=== 取り組む内容 ===
以下の記録にあるすべての行を、空行を除いて番号付きの箇条書きに書き直しなさい。画像は解答に含めないこと。

(ページ画像と抽出テキスト)
"""
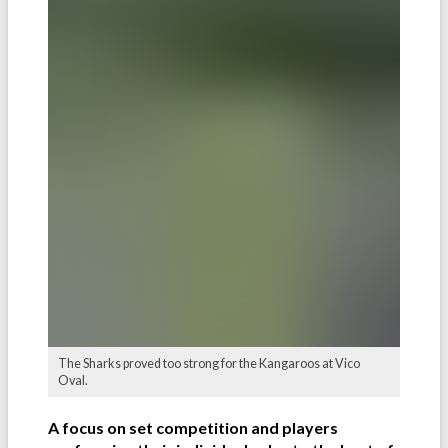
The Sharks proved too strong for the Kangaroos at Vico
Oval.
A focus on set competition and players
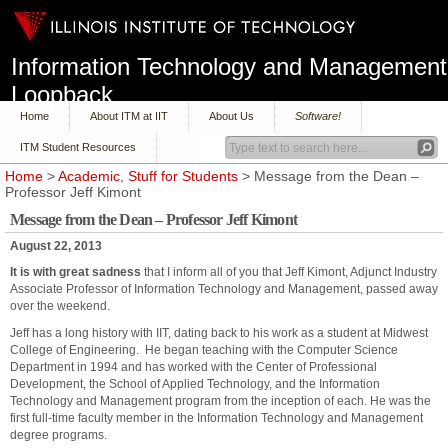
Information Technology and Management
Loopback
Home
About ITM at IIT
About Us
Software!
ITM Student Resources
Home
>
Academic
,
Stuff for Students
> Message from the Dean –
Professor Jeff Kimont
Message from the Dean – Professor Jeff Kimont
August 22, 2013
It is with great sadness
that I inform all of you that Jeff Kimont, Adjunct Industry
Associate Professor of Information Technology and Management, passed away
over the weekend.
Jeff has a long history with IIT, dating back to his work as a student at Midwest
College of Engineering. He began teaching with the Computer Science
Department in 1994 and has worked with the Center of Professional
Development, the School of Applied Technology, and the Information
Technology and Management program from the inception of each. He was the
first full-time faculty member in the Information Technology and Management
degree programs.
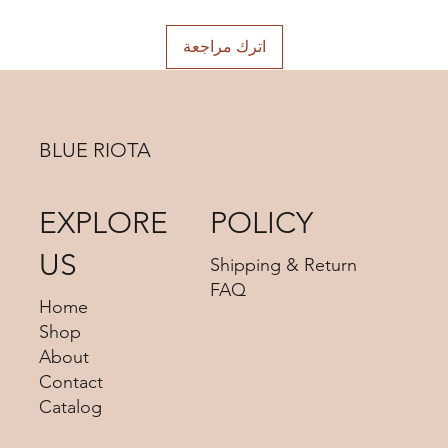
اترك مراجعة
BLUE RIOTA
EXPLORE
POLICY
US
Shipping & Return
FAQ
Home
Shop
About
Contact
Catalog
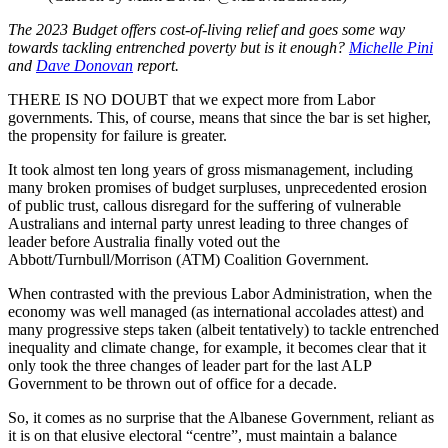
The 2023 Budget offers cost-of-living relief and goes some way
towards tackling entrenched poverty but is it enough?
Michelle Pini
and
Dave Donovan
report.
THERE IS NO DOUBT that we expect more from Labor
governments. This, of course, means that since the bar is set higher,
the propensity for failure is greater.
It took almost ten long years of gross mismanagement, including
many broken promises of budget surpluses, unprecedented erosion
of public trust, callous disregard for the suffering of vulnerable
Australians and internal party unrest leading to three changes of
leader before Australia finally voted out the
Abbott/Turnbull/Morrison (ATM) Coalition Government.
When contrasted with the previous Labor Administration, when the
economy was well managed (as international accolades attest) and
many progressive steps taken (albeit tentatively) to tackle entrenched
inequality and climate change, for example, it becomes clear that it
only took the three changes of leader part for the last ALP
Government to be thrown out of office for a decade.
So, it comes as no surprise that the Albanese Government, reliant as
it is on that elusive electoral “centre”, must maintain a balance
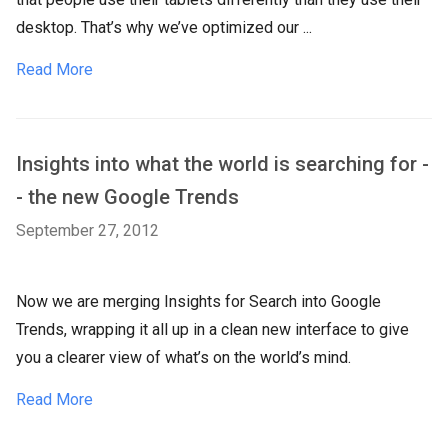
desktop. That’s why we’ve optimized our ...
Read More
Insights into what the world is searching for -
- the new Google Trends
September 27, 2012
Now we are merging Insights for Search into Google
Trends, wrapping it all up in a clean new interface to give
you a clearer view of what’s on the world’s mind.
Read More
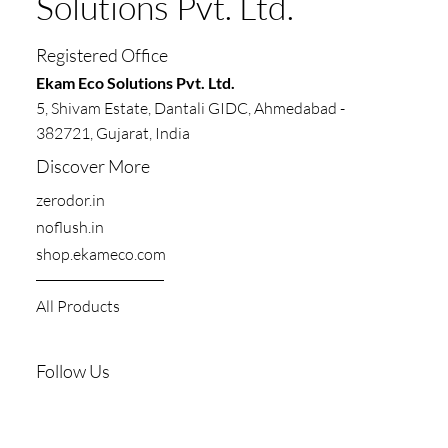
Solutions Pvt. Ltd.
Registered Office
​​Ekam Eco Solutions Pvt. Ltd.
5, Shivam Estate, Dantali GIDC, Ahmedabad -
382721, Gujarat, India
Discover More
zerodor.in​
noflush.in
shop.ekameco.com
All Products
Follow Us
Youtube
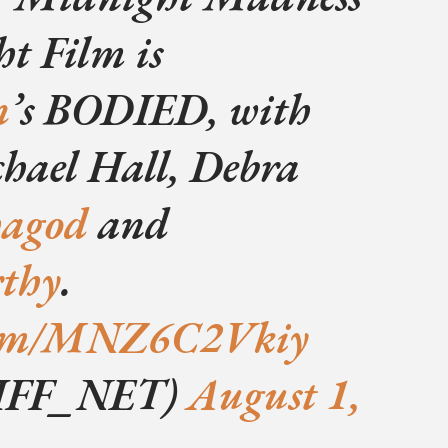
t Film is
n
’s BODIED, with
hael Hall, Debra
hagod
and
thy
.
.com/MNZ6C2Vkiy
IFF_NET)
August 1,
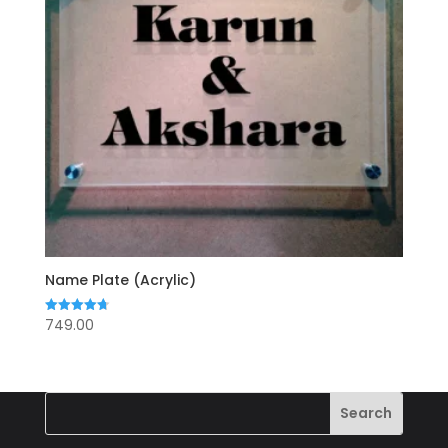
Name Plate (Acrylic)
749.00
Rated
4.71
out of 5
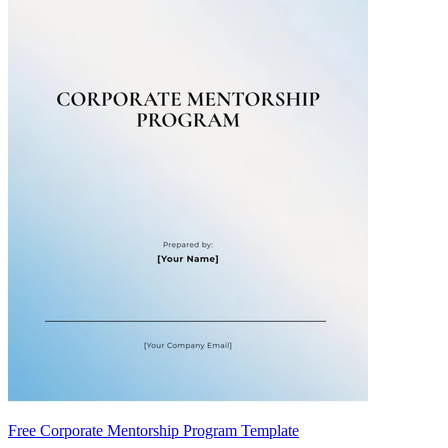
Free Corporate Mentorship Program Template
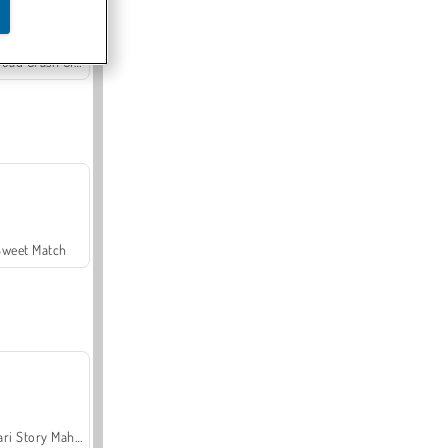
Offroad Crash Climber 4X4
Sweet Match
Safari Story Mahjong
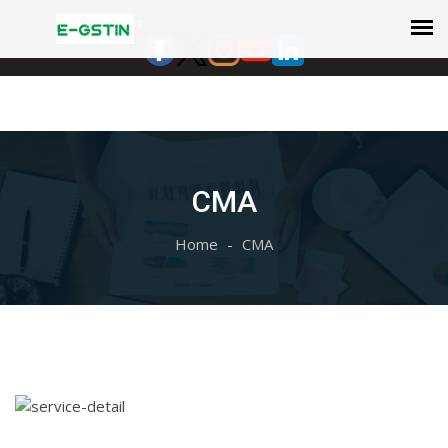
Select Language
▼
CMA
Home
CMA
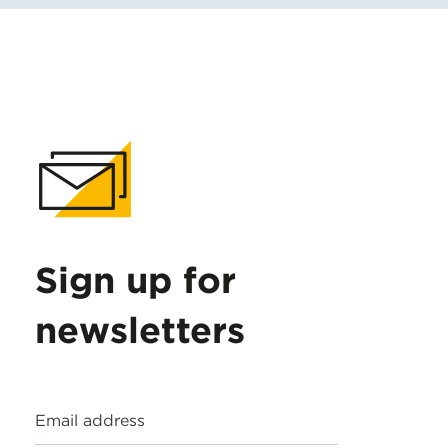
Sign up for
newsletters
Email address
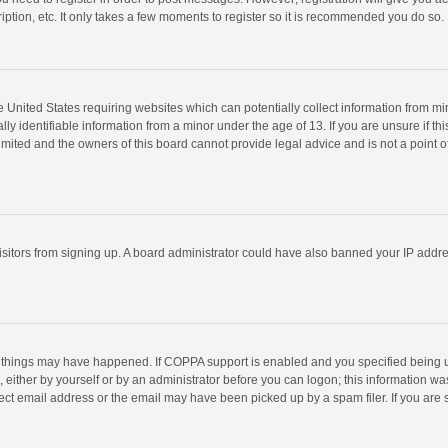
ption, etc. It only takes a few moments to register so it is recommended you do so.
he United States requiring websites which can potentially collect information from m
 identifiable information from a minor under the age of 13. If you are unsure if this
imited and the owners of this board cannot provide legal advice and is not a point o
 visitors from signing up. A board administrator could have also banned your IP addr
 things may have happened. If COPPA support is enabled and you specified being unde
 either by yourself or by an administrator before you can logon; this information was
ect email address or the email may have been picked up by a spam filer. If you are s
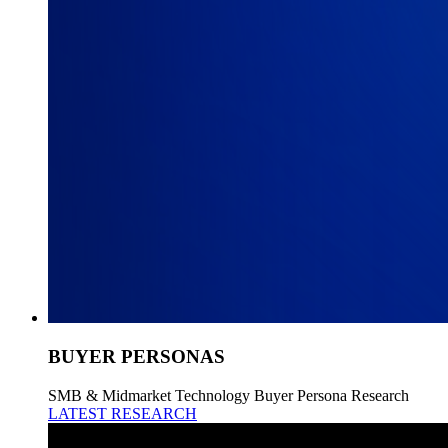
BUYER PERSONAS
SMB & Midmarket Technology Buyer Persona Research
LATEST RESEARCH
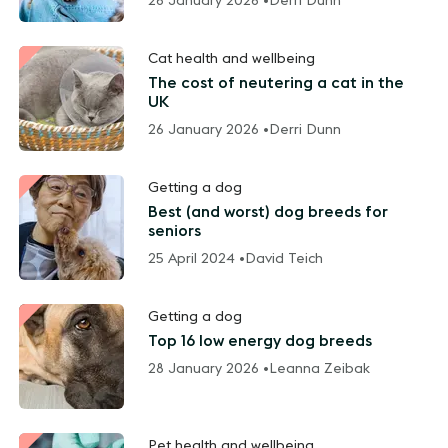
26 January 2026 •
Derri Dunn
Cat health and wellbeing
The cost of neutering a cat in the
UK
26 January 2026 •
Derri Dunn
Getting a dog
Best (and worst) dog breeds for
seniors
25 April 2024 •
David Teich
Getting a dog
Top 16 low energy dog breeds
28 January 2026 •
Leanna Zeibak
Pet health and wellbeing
"""
=== 課題の解答 ===
1. The Sharks proved too strong for the Kangaroos at Vico
2. Oval.
3. A focus on set competition and players
4. Information Technology and Management
5. Loopback
6. Home
7. About ITM at IIT
8. About Us
9. Software!
10. ITM Student Resources
11. Home
12. >
13. Academic
14. ,
15. Stuff for Students
16. > Message from the Dean –
17. Professor Jeff Kimont
18. Message from the Dean – Professor Jeff Kimont
19. August 22, 2013
20. It is with great sadness
21. that I inform all of you that Jeff Kimont, Adjunct Industry
22. Associate Professor of Information Technology and Management, passed away
23. over the weekend.
24. Jeff has a long history with IIT, dating back to his work as a student at Midwest
25. College of Engineering. He began teaching with the Computer Science
26. Department in 1994 and has worked with the Center of Professional
27. Development, the School of Applied Technology, and the Information
28. Technology and Management program from the inception of each. He was the
29. first full-time faculty member in the Information Technology and Management
30. degree programs.
31. اترك مراجعة
32. BLUE RIOTA
33. EXPLORE
34. POLICY
35. US
36. Shipping & Return
37. FAQ
38. Home
39. Shop
40. About
41. Contact
42. Catalog
43. The 2023 Budget offers cost-of-living relief and goes some way
44. towards tackling entrenched poverty but is it enough?
45. Michelle Pini
46. and
47. Dave Donovan
48. report.
49. THERE IS NO DOUBT that we expect more from Labor
50. governments. This, of course, means that since the bar is set higher,
51. the propensity for failure is greater.
52. It took almost ten long years of gross mismanagement, including
53. many broken promises of budget surpluses, unprecedented erosion
54. of public trust, callous disregard for the suffering of vulnerable
55. Australians and internal party unrest leading to three changes of
56. leader before Australia finally voted out the
57. Abbott/Turnbull/Morrison (ATM) Coalition Government.
58. When contrasted with the previous Labor Administration, when the
59. economy was well managed (as international accolades attest) and
60. many progressive steps taken (albeit tentatively) to tackle entrenched
61. inequality and climate change, for example, it becomes clear that it
62. only took the three changes of leader part for the last ALP
63. Government to be thrown out of office for a decade.
64. So, it comes as no surprise that the Albanese Government, reliant as
65. it is on that elusive electoral “centre”, must maintain a balance
66. desktop. That’s why we’ve optimized our ...
67. Read More
68. Insights into what the world is searching for -
69. - the new Google Trends
70. September 27, 2012
71. Now we are merging Insights for Search into Google
72. Trends, wrapping it all up in a clean new interface to give
73. you a clearer view of what’s on the world’s mind.
74. Read More
75. Solutions Pvt. Ltd.
76. Registered Office
77. ​​Ekam Eco Solutions Pvt. Ltd.
78. 5, Shivam Estate, Dantali GIDC, Ahmedabad -
79. 382721, Gujarat, India
80. Discover More
81. zerodor.in​
82. noflush.in
83. shop.ekameco.com
84. All Products
85. Follow Us
86. Youtube
87. t Film is
88. n
89. ’s BODIED, with
90. hael Hall, Debra
91. hagod
92. and
93. thy
94. .
95. .com/MNZ6C2Vkiy
96. IFF_NET)
97. August 1,
98. Name Plate (Acrylic)
99. 749.00
100. Rated
101. 4.71
102. out of 5
103. Free Corporate Mentorship Program Template
104. Offroad Crash Climber 4X4
105. Sweet Match
106. Safari Story Mahjong
107. Select Language
108. ▼
109. CMA
110. Home
111. CMA
112. Sign up for
113. newsletters
114. Email address
115. ption, etc. It only takes a few moments to register so it is recommended you do so.
116. he United States requiring websites which can potentially collect information from m
117.  identifiable information from a minor under the age of 13. If you are unsure if this
118. imited and the owners of this board cannot provide legal advice and is not a point o
119.  visitors from signing up. A board administrator could have also banned your IP addr
120.  things may have happened. If COPPA support is enabled and you specified being unde
121.  either by yourself or by an administrator before you can logon; this information was
122. ect email address or the email may have been picked up by a spam filer. If you are s
123. BUYER PERSONAS
124. SMB & Midmarket Technology Buyer Persona Research
125. LATEST RESEARCH
126. 26 January 2026 •
127. Derri Dunn
128. Cat health and wellbeing
129. The cost of neutering a cat in the
130. UK
131. 26 January 2026 •
132. Derri Dunn
133. Getting a dog
134. Best (and worst) dog breeds for
135. seniors
136. 25 April 2024 •
137. David Teich
138. Getting a dog
139. Top 16 low energy dog breeds
140. 28 January 2026 •
141. Leanna Zeibak
142. Pet health and wellbeing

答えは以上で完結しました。